All I can tell you is that I became aware of that behavior and tried to iterate forward. There’s a finite amount of microphones in this job, and you have to put down the mic and let someone else pick it up. You can use your experience to offer some guidance in terms of the mistakes that you made, but more importantly, it’s not too late for me to learn. I’m now the oldest person in the room by five or six years, and the youngers, they definitely do prioritize work-life balance and mental health.

The worst feeling in the world is to be passionate about an idea and for it to fall flat, and that’s the job. But there are other parts where you can circle back, where you can say, “That could have sounded really harsh,” what I said in there. I was not taught how to do that, and now I’m learning. The only way to learn is to not be running the show anymore. And it required a tremendous amount of learning and mistake-making before we got to a place where all of the writers on Mrs. Davis would say that we care deeply for one another now. But boy, was it a journey to get there.

When you’re talking about Lost and what folks experienced there, you’re very forthcoming about what role you might have played in things and wanting to make amends. But I’m wondering have you made peace with whatever that experience was?
D.L.: I’m not sure if peace is the goal. I think that I’ve become comfortable with the idea that I may not be worthy or deserving of peace; it’s something that I just have to wrestle with again. It’s not about winning, and it’s not about losing. It’s about struggling. And I think that the idea of trying to reconcile — I don’t wanna get to a place where I’m constantly depressed or I can’t sleep, but I also understand that forgiveness is a thing that you can assign to a deity. It’s something that you can assign to the people that you hurt. But most profoundly, it’s the thing that you have to assign to yourself. I’m not in a place right now, at this moment in my life, where I forgive all of the bad behavior that I’ve engaged in professionally. I’m still trying to reconcile and understand it without putting that on other people. It’s not necessarily peace but this idea of being okay to not be entirely okay with it — and that is a weird bedfellow of peace. There was a time where it was very hot, and now it’s more lukewarm.
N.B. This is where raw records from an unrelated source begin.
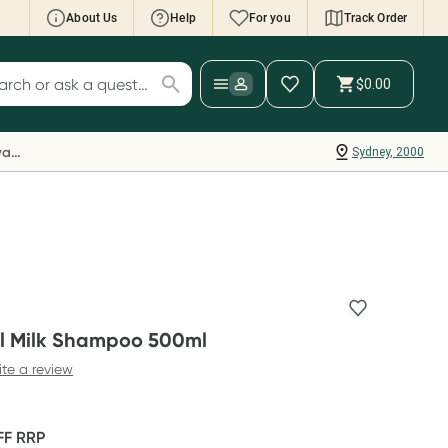
About Us
Help
For you
Track Order
cript Wallet: Collect 500 points*
$0.00
ch for products
ollect 500 Everyday Rewards points when you
nk your Rewards Card and add your first valid
Everyday Rewards
Sydney, 2000
ript to Script Wallet*. Offer available until
ednesday, 30 September.^ T&Cs apply
earn more
l Milk Shampoo 500ml
ite a review
FF
RRP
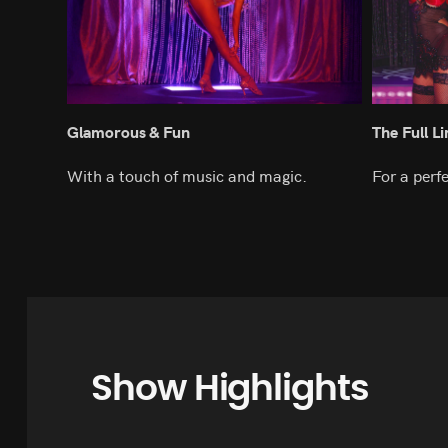
Glamorous & Fun
The Full L
With a touch of music and magic.
For a perf
Show Highlights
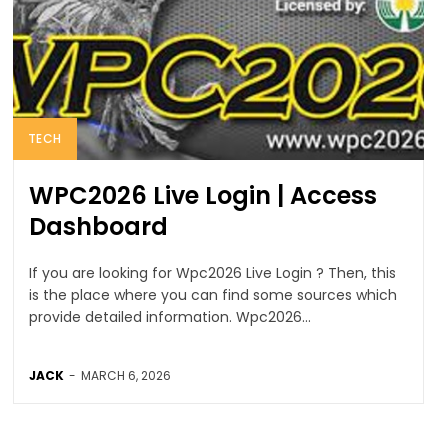
TECH
WPC2026 Live Login | Access
Dashboard
If you are looking for Wpc2026 Live Login ? Then, this
is the place where you can find some sources which
provide detailed information. Wpc2026...
JACK
-
MARCH 6, 2026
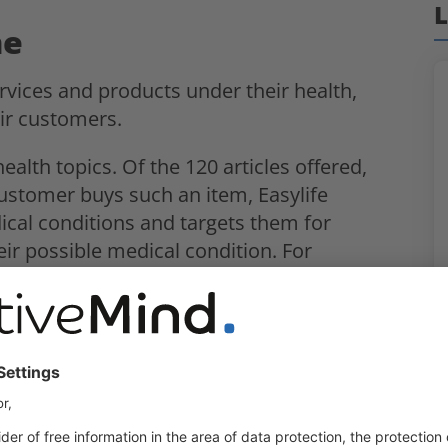
L
ne
ervices and products under their health,
ir customers.
health topics. Of the 120 articles offered,
customer buys such an item, Easylife
cal conditions and targets them for
heir possible medical condition. For
dinner tray, Easylife would use that
itis and then call the individual to
 profiling. In addition, the data subjects
 ICO, “invisible” processing took place.
 issued a fine of £1.35 million for this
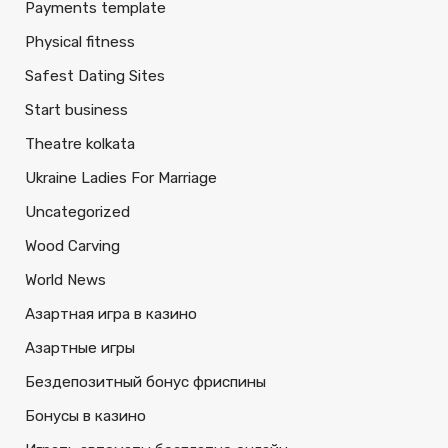
Payments template
Physical fitness
Safest Dating Sites
Start business
Theatre kolkata
Ukraine Ladies For Marriage
Uncategorized
Wood Carving
World News
Азартная игра в казино
Азартные игры
Бездепозитный бонус фриспины
Бонусы в казино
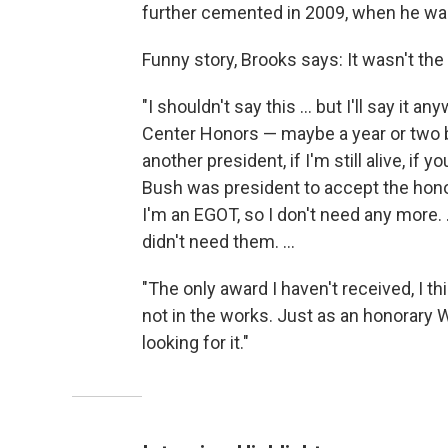
further cemented in 2009, when he wa
Funny story, Brooks says: It wasn't the
"I shouldn't say this ... but I'll say it
Center Honors — maybe a year or two bef
another president, if I'm still alive, if 
Bush was president to accept the honor
I'm an EGOT, so I don't need any more.
didn't need them. ...
"The only award I haven't received, I th
not in the works. Just as an honorary W
looking for it."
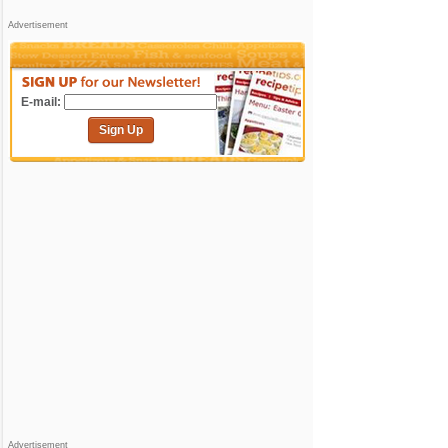
Advertisement
E-mail:
Sign Up
Advertisement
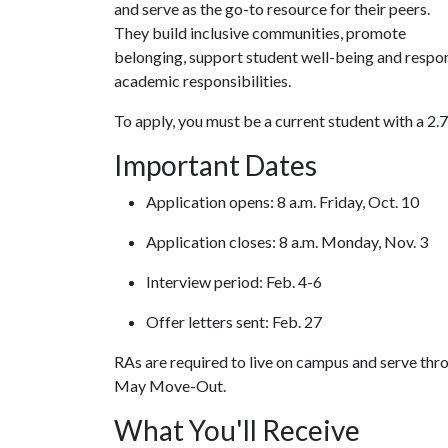
and serve as the go-to resource for their peers.
They build inclusive communities, promote
belonging, support student well-being and respon
academic responsibilities.
To apply, you must be a current student with a 2.
Important Dates
Application opens: 8 a.m. Friday, Oct. 10
Application closes: 8 a.m. Monday, Nov. 3
Interview period: Feb. 4-6
Offer letters sent: Feb. 27
RAs are required to live on campus and serve thro
May Move-Out.
What You'll Receive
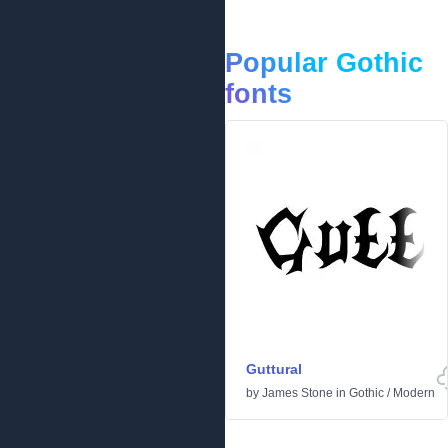
Popular Gothic
fonts
Guttural
by
James Stone
in
Gothic
/
Modern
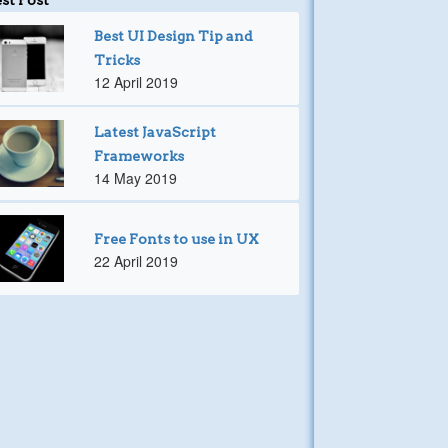
Best UI Design Tip and
Tricks
12 April 2019
Latest JavaScript
Frameworks
14 May 2019
Free Fonts to use in UX
22 April 2019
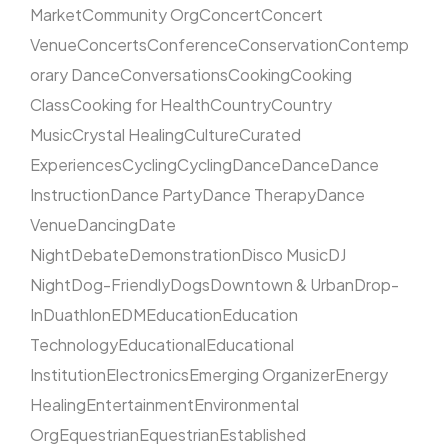
Market
Community Org
Concert
Concert
Venue
Concerts
Conference
Conservation
Contemp
orary Dance
Conversations
Cooking
Cooking
Class
Cooking for Health
Country
Country
Music
Crystal Healing
Culture
Curated
Experiences
Cycling
Cycling
Dance
Dance
Dance
Instruction
Dance Party
Dance Therapy
Dance
Venue
Dancing
Date
Night
Debate
Demonstration
Disco Music
DJ
Night
Dog-Friendly
Dogs
Downtown & Urban
Drop-
In
Duathlon
EDM
Education
Education
Technology
Educational
Educational
Institution
Electronics
Emerging Organizer
Energy
Healing
Entertainment
Environmental
Org
Equestrian
Equestrian
Established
Tara, you’ve been in the writers’ room, and now you’re coming to showrunning in the midst of these larger conversations that Damon’s talking about. What was your approach to doing this job on this show?
T.H.: I came in with a gross amount of naïveté because I had been in the room and I assumed that since I’ve observed it, I’ve seen success, I’ve seen failure, and that observation would immediately be transferable to my own success and I could avoid all those failures. But it’s an incredibly different job, and it is so difficult. To Damon’s point, the safety of that room is critical. And that’s something that I think we realize now: It has to feel like an environment where you’re getting the best out of people. You can only do that from a position of creating safety and owning your mistakes.

As a showrunner, you’re pulled in a million different directions. Because you are terrified of misstepping, it can be very easy to let your own fear cloud all that because you’re the one who needs to keep it together. But it’s about prioritizing filling your cup, making sure that you have the systems in place to succeed as a human being — having successful relationships, or therapy, or medication, or whatever it is that helps you get by so that you can then support your room. We’re all terrified, and I think that’s something that we never would have talked about a decade ago or even five years ago. I’ve been fortunate to witness the transition. I’m still absolutely learning, but the success of others and the safety of others is your success. That’s the bottom line.